I'm not sure Joel was necessarily criticizing all the higher levels of abstractions and tools that come out, though - I think he was pointing out that you'll never get anything done if you spend all your time running down every hot, new tech solution that comes out. Just my take, though, and it is an excellent article. :-)
To get back to the main subject, the seniors I've known that I felt truly deserved their title have had superior debugging skills, superior ability to read through, understand, and reason about other people's code, a good sense for what makes maintainable code, a greater technical skill set (knowledge of the language/ecosystem, how to solve its problems) and the ability to teach those skills to others. Wouldn't you say that these skills are really part of being a senior dev too?
Point well made, though. Always follow the money!
Of course. Some new tech is interesting.
Yes, and of course I am exaggerating - The point still stands ... ^_^
The difference between junior and senior is responsibility. A junior isn't responsible for anything. A intermediate is responsible for their own work. A senior is responsible for mentoring, product design, and the whole product. You don't learn it all in a day.

Given task 1: Filter the entries below and copy every line that contains the string "acciaccatura".

Task input:
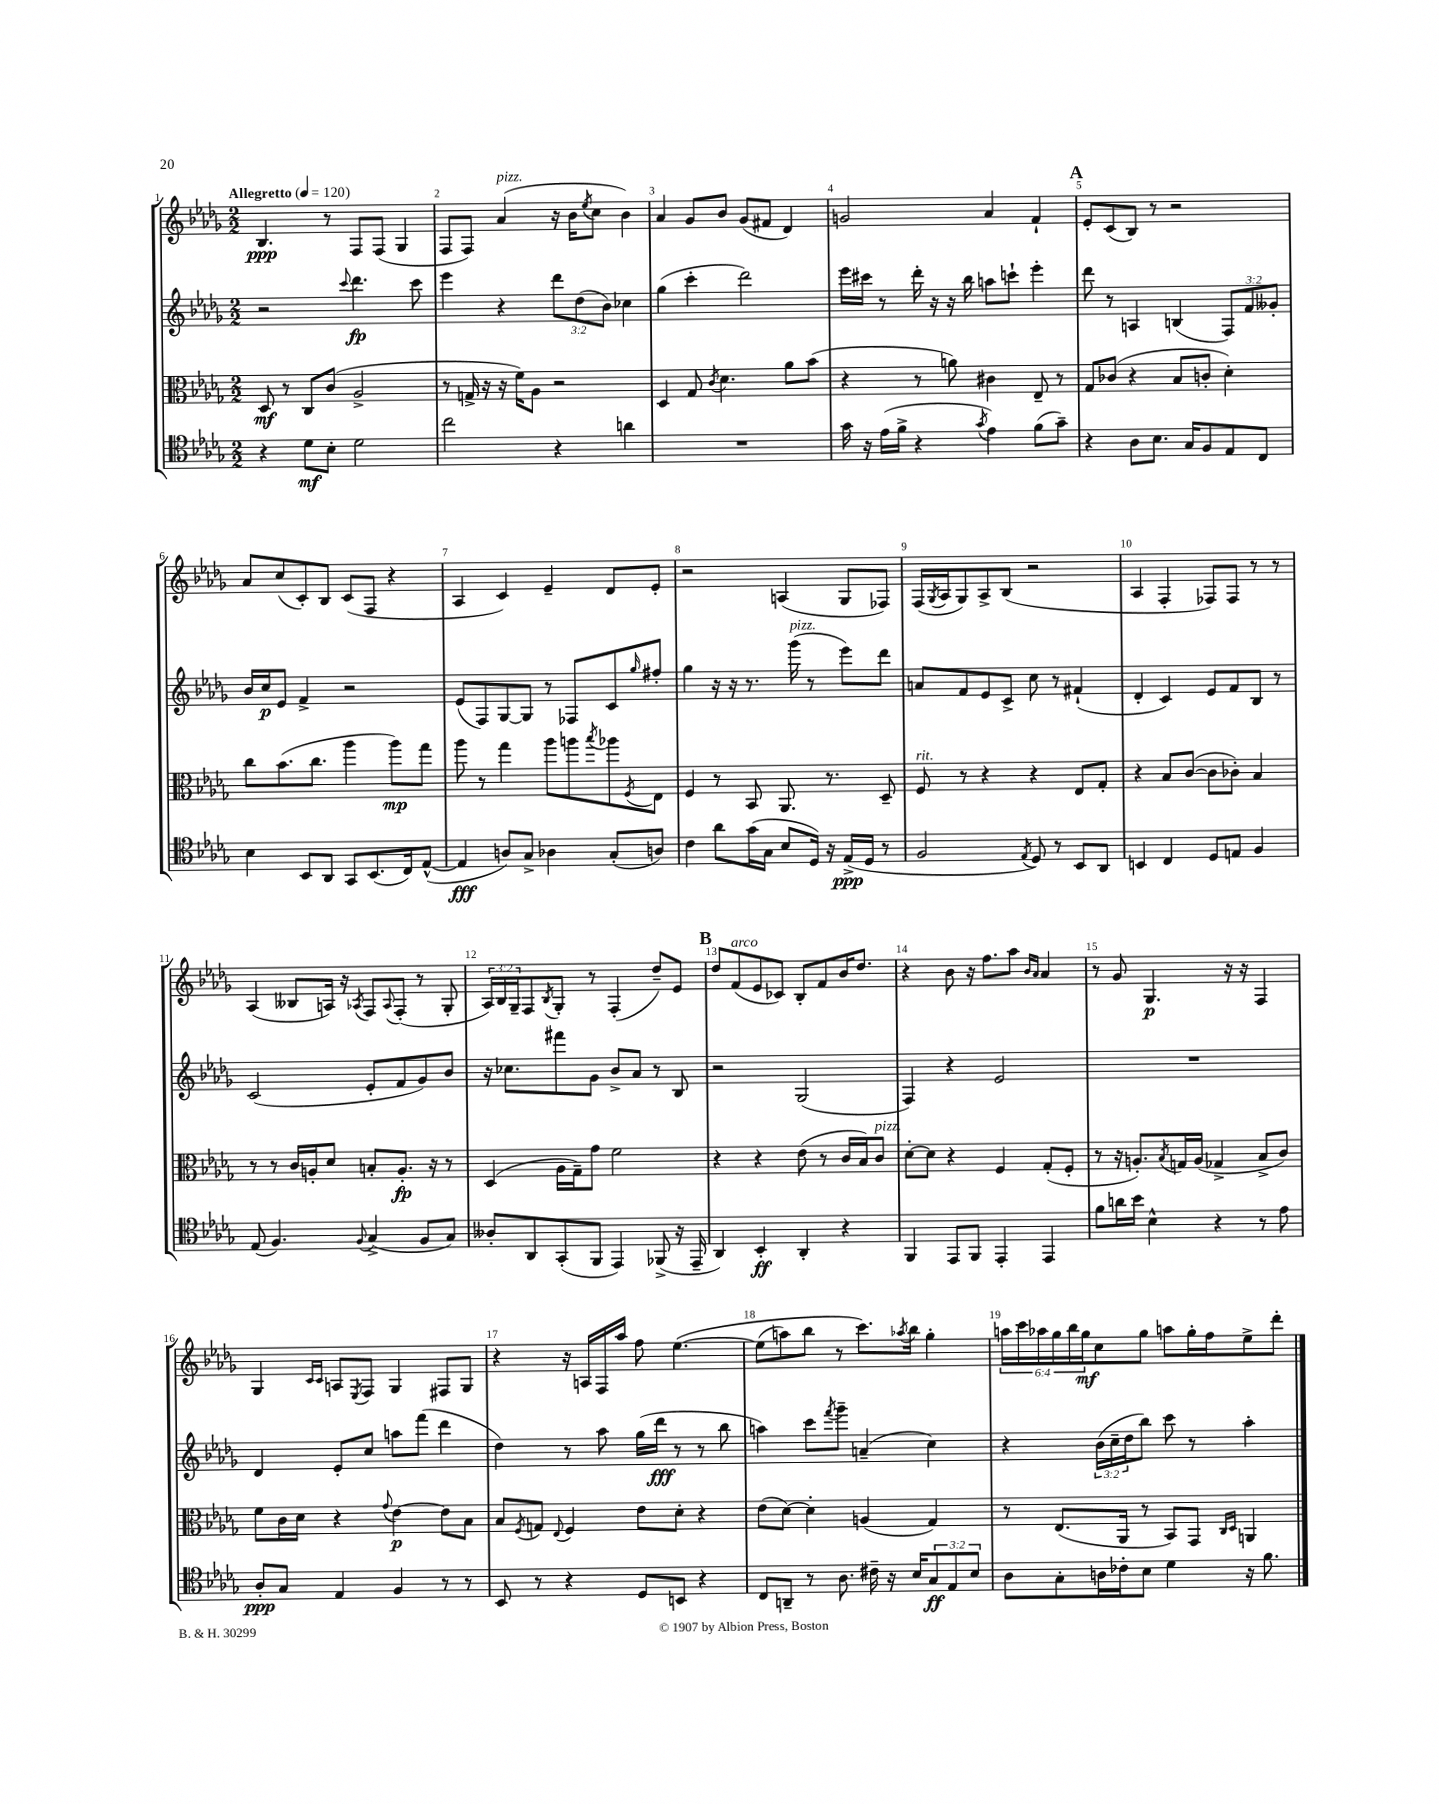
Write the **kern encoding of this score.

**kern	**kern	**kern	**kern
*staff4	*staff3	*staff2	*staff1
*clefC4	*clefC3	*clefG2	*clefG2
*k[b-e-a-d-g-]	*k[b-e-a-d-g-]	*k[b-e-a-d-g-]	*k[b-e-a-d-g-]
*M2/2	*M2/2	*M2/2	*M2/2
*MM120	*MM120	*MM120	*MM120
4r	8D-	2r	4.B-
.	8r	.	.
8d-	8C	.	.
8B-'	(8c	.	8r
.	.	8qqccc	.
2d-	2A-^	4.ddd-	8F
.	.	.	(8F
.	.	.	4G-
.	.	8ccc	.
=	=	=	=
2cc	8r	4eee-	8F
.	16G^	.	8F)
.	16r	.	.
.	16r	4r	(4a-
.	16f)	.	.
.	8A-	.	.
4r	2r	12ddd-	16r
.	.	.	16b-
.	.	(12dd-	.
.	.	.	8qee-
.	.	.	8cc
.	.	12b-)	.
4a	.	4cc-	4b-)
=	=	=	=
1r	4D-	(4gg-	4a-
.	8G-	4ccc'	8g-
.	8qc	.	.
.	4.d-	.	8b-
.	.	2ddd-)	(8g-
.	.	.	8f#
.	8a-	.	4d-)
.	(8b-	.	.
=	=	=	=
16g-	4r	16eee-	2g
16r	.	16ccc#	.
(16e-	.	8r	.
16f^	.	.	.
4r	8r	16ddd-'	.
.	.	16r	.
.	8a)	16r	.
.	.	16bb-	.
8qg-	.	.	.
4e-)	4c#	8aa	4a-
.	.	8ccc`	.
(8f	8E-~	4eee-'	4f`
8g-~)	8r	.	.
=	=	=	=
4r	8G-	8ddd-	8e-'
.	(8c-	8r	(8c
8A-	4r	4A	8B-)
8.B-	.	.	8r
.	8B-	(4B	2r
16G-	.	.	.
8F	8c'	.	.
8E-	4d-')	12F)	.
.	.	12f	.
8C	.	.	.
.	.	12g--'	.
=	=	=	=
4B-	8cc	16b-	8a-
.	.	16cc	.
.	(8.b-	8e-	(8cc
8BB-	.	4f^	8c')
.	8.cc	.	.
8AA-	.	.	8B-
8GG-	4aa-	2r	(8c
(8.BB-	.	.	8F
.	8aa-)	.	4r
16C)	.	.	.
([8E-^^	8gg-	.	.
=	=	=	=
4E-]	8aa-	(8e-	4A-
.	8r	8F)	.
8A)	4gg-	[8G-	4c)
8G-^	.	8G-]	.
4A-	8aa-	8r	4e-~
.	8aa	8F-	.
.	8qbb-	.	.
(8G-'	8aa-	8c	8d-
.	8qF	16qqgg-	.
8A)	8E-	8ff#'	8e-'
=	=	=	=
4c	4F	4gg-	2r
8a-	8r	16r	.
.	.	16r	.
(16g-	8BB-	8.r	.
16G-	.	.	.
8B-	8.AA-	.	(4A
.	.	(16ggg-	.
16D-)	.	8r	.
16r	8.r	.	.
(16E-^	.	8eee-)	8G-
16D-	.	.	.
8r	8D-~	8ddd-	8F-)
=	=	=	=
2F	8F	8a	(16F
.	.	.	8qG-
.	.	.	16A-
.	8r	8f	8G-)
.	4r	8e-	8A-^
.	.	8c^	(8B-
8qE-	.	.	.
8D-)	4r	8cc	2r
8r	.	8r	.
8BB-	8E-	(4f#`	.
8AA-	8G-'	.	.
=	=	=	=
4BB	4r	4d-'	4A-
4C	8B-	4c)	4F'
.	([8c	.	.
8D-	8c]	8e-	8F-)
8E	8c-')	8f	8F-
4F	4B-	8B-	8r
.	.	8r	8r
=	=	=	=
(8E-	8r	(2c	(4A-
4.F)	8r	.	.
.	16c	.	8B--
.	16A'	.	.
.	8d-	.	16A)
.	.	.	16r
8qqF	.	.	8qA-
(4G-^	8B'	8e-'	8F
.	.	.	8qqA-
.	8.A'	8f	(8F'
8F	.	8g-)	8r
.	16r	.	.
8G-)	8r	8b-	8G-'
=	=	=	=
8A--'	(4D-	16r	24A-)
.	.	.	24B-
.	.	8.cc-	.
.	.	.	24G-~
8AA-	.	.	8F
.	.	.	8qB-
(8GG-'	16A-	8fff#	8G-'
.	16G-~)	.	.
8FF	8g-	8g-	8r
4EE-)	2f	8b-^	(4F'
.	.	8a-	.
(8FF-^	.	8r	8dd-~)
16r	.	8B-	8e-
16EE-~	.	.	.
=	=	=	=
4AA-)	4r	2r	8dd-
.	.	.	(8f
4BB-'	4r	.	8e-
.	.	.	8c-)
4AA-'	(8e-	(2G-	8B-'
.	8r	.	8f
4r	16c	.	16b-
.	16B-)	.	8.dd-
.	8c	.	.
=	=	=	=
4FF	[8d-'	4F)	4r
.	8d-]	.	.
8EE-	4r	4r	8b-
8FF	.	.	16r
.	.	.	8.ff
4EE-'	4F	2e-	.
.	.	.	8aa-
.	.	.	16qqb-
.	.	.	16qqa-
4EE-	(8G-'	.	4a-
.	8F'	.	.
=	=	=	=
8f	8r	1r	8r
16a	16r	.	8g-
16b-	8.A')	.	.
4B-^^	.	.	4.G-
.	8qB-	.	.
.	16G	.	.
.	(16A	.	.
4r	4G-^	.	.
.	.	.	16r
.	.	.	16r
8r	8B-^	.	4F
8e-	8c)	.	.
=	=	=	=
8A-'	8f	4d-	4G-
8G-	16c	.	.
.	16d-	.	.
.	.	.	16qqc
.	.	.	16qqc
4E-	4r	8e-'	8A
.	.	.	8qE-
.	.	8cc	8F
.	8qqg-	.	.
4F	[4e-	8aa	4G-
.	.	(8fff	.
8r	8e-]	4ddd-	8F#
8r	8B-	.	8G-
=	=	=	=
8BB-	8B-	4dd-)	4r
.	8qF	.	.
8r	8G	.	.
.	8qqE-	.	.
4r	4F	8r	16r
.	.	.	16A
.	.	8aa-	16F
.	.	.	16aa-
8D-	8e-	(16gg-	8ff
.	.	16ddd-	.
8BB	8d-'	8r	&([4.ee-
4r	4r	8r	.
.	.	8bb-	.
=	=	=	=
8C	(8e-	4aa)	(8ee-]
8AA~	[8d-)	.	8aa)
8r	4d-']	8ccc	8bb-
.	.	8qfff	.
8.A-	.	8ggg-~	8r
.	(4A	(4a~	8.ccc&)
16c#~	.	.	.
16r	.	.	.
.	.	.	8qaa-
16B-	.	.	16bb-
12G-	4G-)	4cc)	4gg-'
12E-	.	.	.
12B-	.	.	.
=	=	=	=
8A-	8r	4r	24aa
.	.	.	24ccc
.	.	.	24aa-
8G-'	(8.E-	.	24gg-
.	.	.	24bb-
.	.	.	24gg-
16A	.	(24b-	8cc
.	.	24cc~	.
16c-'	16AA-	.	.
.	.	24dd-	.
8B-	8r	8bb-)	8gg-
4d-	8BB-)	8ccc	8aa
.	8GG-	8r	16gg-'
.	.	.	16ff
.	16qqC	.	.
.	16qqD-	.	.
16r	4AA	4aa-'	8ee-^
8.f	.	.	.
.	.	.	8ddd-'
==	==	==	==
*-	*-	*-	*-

...

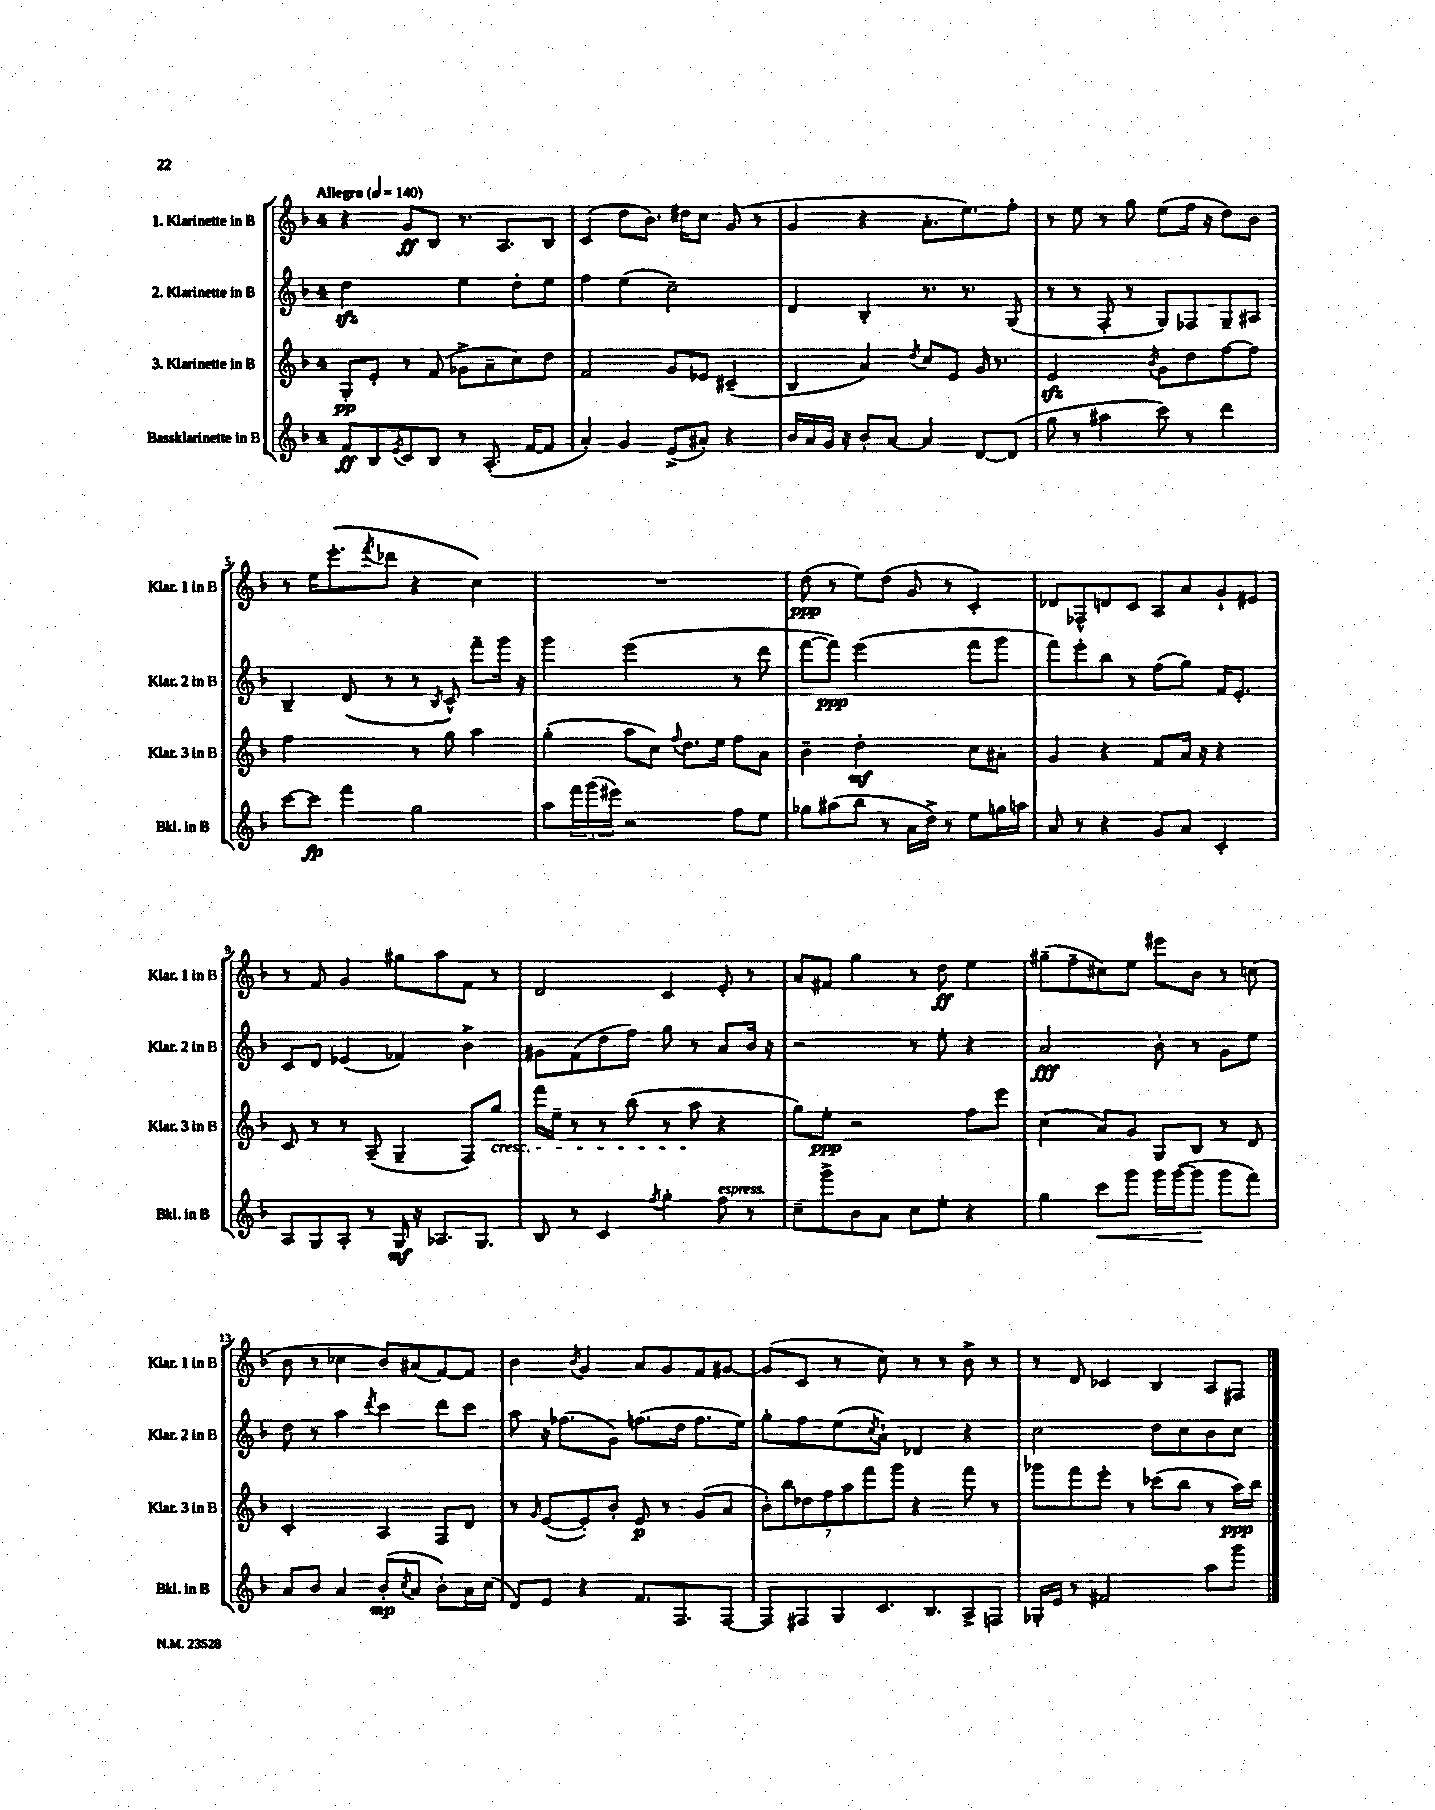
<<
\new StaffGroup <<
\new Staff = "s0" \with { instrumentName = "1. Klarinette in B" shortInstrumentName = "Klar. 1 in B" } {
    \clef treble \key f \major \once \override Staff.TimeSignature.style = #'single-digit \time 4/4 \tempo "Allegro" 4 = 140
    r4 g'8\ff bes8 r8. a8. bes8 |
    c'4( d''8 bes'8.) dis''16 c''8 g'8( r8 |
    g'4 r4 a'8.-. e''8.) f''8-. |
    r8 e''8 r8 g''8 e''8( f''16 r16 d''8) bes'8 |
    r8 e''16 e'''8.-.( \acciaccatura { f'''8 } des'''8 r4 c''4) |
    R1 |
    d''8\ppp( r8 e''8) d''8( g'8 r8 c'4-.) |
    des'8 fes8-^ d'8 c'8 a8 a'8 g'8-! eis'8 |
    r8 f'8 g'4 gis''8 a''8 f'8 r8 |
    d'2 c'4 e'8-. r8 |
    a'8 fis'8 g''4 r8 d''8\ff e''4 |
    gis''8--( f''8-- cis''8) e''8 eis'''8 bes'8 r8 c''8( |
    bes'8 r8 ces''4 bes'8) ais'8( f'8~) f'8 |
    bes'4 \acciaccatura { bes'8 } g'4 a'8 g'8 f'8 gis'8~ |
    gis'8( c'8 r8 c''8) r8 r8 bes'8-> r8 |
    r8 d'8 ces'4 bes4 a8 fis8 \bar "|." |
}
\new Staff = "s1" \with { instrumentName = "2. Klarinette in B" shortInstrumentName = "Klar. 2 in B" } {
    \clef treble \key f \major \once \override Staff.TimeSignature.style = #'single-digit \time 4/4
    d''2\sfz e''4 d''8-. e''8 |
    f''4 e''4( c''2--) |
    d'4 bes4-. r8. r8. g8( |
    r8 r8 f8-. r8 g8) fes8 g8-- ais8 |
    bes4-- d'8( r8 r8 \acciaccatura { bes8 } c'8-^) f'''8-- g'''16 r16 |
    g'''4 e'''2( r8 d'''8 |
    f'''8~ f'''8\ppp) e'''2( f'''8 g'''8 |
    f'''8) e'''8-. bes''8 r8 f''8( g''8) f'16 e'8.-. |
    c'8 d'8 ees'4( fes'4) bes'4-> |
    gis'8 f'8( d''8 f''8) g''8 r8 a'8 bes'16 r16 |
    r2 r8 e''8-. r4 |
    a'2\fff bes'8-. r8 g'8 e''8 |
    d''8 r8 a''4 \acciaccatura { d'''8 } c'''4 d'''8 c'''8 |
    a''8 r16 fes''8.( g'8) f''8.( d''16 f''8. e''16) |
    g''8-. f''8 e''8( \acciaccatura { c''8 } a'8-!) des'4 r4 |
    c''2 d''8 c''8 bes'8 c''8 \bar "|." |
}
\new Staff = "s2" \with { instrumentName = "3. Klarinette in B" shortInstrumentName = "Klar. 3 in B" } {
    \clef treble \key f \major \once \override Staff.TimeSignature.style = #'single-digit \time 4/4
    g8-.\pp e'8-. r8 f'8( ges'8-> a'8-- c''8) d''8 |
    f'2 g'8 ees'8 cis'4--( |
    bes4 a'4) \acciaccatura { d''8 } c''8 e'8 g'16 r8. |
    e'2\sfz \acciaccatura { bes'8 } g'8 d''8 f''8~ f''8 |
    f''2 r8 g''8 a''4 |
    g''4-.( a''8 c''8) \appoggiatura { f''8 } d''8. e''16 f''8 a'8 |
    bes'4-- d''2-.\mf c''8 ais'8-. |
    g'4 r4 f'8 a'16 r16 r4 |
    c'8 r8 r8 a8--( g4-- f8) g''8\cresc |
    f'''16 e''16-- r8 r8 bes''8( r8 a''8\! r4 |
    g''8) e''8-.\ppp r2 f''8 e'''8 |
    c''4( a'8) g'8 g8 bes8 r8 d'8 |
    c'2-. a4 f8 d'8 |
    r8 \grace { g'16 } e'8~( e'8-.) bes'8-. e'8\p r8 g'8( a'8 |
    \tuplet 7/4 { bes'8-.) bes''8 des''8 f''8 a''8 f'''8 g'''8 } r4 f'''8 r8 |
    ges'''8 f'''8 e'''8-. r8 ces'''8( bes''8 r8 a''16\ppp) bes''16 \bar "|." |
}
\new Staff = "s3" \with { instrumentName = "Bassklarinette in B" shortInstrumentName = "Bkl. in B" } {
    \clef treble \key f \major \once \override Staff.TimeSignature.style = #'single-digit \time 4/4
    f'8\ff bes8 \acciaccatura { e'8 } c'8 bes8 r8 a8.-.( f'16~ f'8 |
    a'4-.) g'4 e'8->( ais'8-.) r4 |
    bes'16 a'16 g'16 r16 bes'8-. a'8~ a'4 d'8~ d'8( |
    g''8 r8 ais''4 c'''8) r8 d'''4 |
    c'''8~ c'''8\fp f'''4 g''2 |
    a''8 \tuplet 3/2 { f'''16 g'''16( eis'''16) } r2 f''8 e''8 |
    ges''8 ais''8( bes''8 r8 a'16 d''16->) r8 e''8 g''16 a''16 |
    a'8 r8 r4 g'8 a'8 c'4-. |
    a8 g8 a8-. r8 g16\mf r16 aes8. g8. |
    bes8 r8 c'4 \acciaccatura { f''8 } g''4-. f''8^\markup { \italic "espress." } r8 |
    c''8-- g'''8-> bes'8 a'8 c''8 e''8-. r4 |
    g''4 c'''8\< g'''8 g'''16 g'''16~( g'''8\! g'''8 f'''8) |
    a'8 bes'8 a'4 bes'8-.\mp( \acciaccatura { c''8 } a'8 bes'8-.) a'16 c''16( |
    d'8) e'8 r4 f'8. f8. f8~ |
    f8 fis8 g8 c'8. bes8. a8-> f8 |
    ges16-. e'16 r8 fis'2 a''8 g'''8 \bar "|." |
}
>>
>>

Given task 2: Do these statements agree with the passage about senior developers? (a) A junior is responsible for their own work. (b) Mentoring is one of a senior's responsibilities. (c) The article mentioned is called excellent. Answer yes or no for each, quoting the deciding words.

Written solution 1:
    r8 e''16 e'''8.-.( \acciaccatura { f'''8 } des'''8 r4 c''4) |
    bes'4 \acciaccatura { bes'8 } g'4 a'8 g'8 f'8 gis'8~ |
    bes4-- d'8( r8 r8 \acciaccatura { bes8 } c'8-^) f'''8-- g'''16 r16 |
    d''8 r8 a''4 \acciaccatura { d'''8 } c'''4 d'''8 c'''8 |
    g''8-. f''8 e''8( \acciaccatura { c''8 } a'8-!) des'4 r4 |
    bes4 a'4) \acciaccatura { d''8 } c''8 e'8 g'16 r8. |
    e'2\sfz \acciaccatura { bes'8 } g'8 d''8 f''8~ f''8 |
    f'8\ff bes8 \acciaccatura { e'8 } c'8 bes8 r8 a8.-.( f'16~ f'8 |
    bes8 r8 c'4 \acciaccatura { f''8 } g''4-. f''8^\markup { \italic "espress." } r8 |
    a'8 bes'8 a'4 bes'8-.\mp( \acciaccatura { c''8 } a'8 bes'8-.) a'16 c''16( |

Written solution 2:
(a) No: "A junior isn't responsible for anything."
(b) Yes: "A senior is responsible for mentoring, product design, and the whole product."
(c) Yes: "it is an excellent article."